The power and prosperity of Mycenaean Greece were lost in a period of violent conflict1 around 1200 B.C. that encompassed not only Greece but also much of the eastern Mediterranean region of the Near East. The causes of this disaster are still obscure, but strife among the principal centers seems to have played a significant role in the undoing of Mycenaean Greece, as perhaps did also incursions by raiders from the sea. The damage done to Greek society by the dissolution of the redistributive economies of Mycenaean Greece after 1200 B.C. took centuries to repair. Only Athens seems to have escaped wholesale disaster.
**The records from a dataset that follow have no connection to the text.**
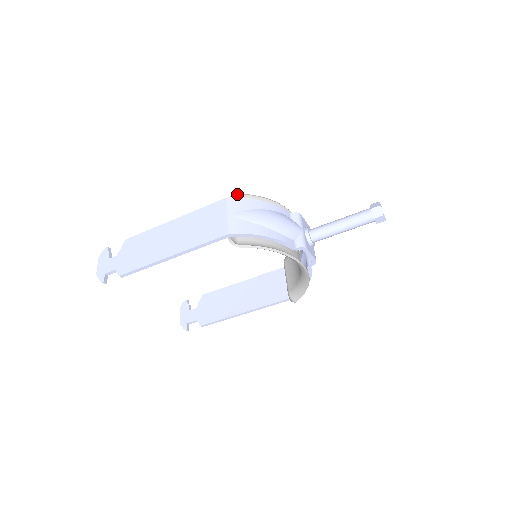
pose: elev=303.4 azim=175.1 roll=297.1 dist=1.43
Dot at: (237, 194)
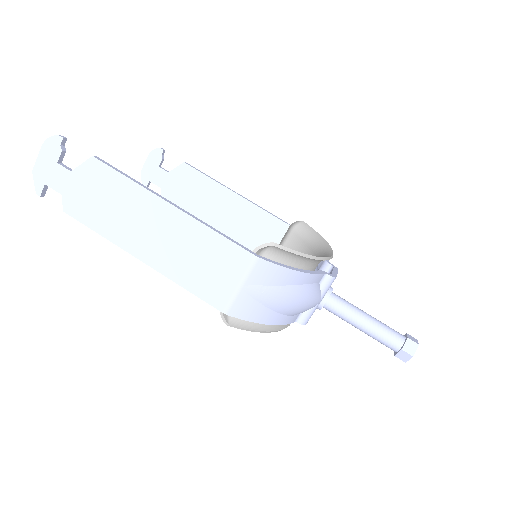
Dot at: (276, 246)
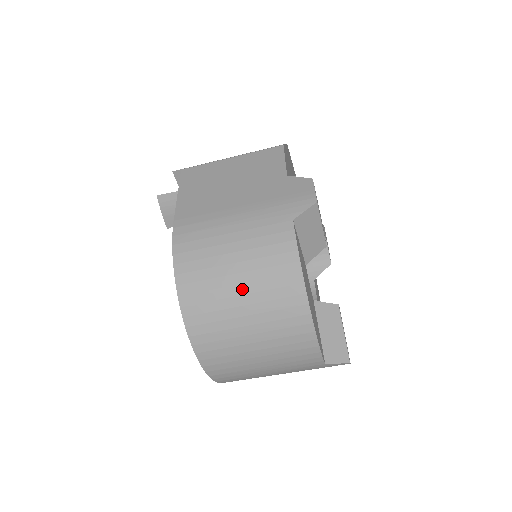
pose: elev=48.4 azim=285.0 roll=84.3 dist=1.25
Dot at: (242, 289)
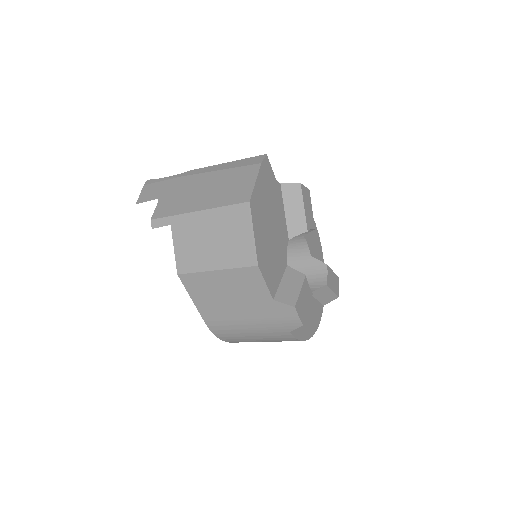
Dot at: occluded
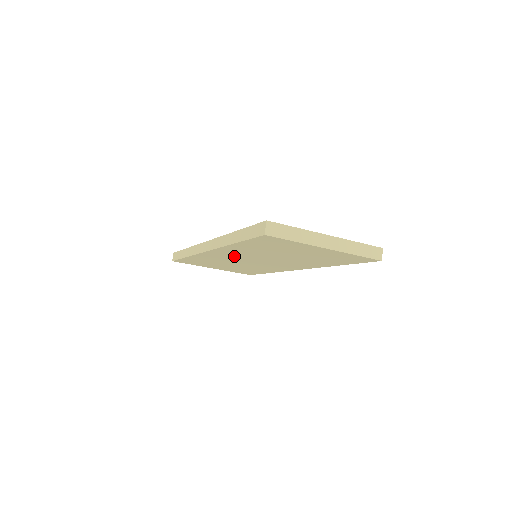
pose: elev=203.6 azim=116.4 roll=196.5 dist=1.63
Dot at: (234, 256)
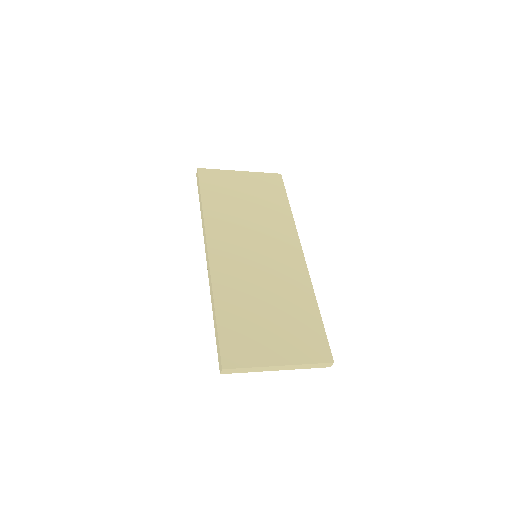
Dot at: occluded
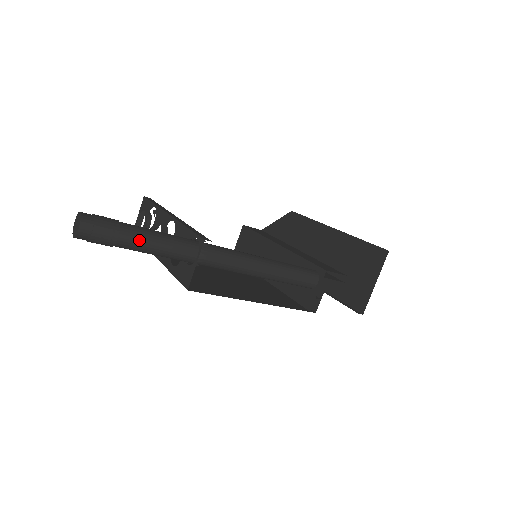
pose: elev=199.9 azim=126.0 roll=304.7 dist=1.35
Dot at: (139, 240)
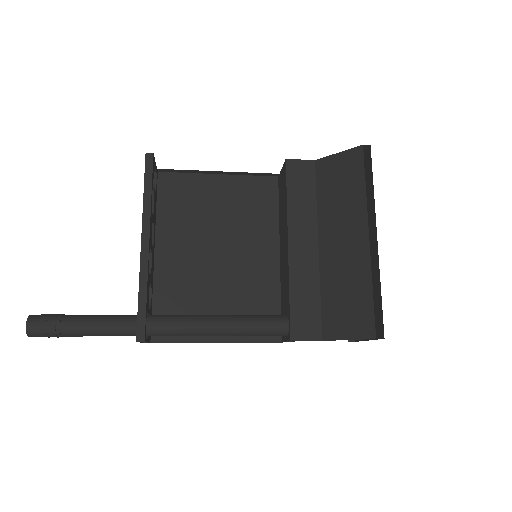
Dot at: (81, 336)
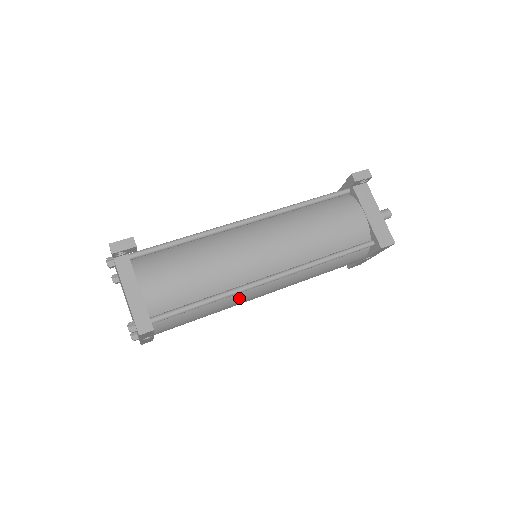
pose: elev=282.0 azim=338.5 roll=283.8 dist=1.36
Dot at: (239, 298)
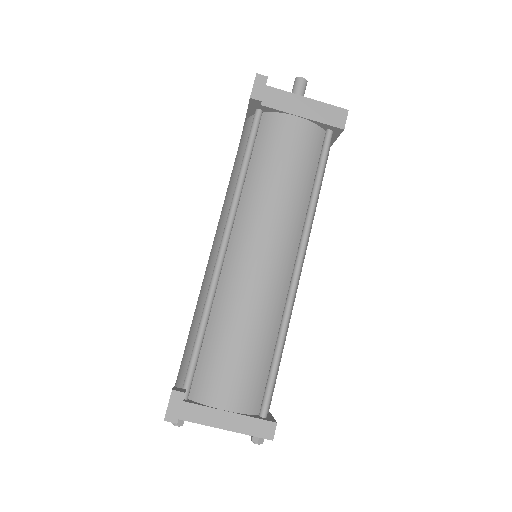
Dot at: occluded
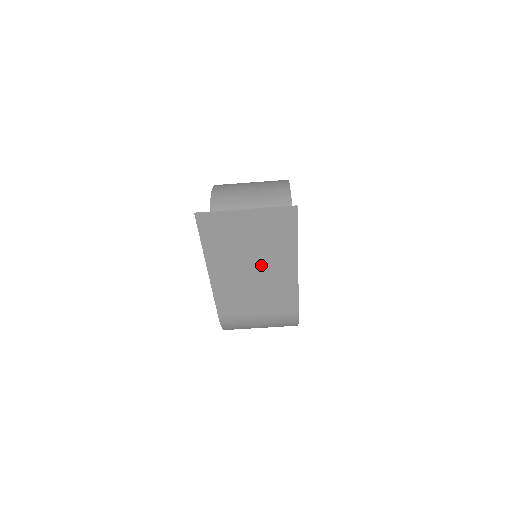
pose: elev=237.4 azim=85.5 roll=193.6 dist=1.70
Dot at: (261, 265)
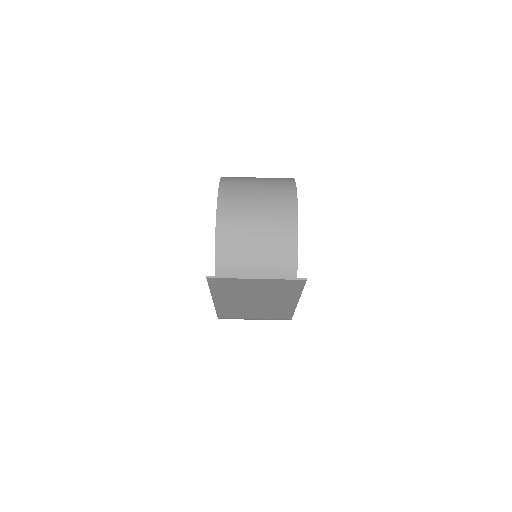
Dot at: (264, 300)
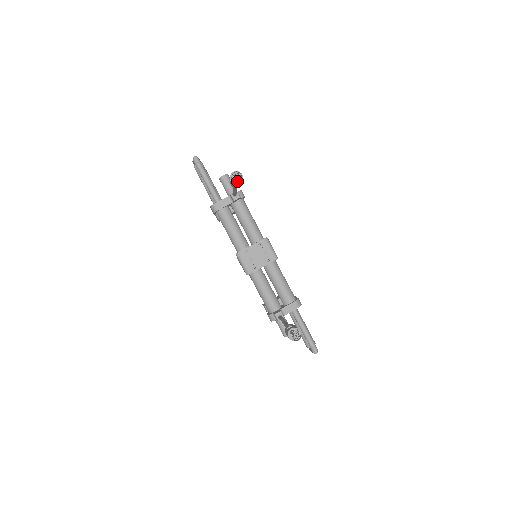
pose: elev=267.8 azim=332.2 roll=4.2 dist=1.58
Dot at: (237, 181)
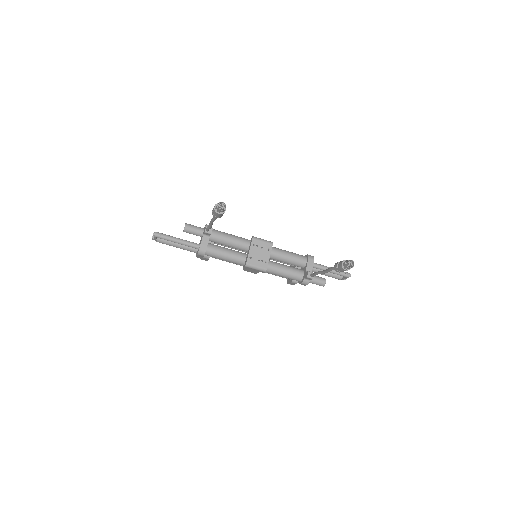
Dot at: (225, 209)
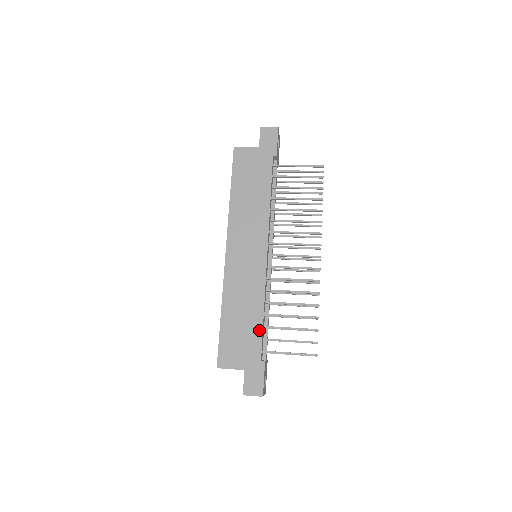
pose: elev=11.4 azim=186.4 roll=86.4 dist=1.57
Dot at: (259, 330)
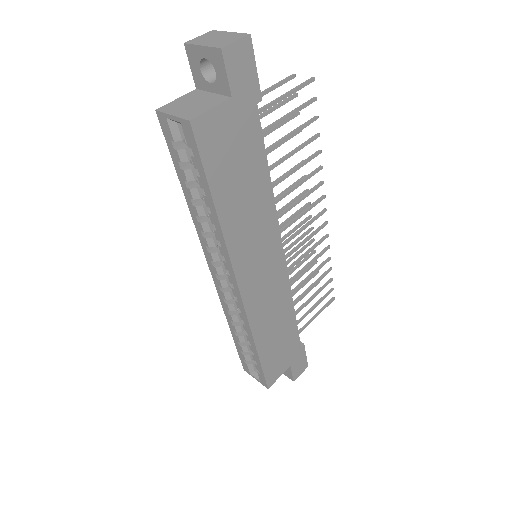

In fact, the later Athenians, of the fifth century B.C., prided themselves on their unique status among the peoples of classical Greece: “sprung from the soil”2 of their homeland (autochthonoi ), as they called themselves, they had not been forced to emigrate in the turmoil that engulfed the rest of Greece in the twelfth and eleventh centuries B.C.

The nature of the Athenians' boast gives some indication of the sorry fate of many other Greeks at the start of the first millennium B.C. Uprooted from their homes, they wandered abroad in search of new territory to settle. The Ionian Greeks,3 who in later times inhabited the central coast of western Anatolia, dated their emigration from the mainland to this period. Luxuries of Mycenaean civilization like fine jewelry, knives inlaid with gold, and built-in bathtubs disappeared. To an outside observer, Greek society at the end of the Mycenaean Age might have seemed destined for irreversible economic and social decline, even oblivion. This prediction would have been false.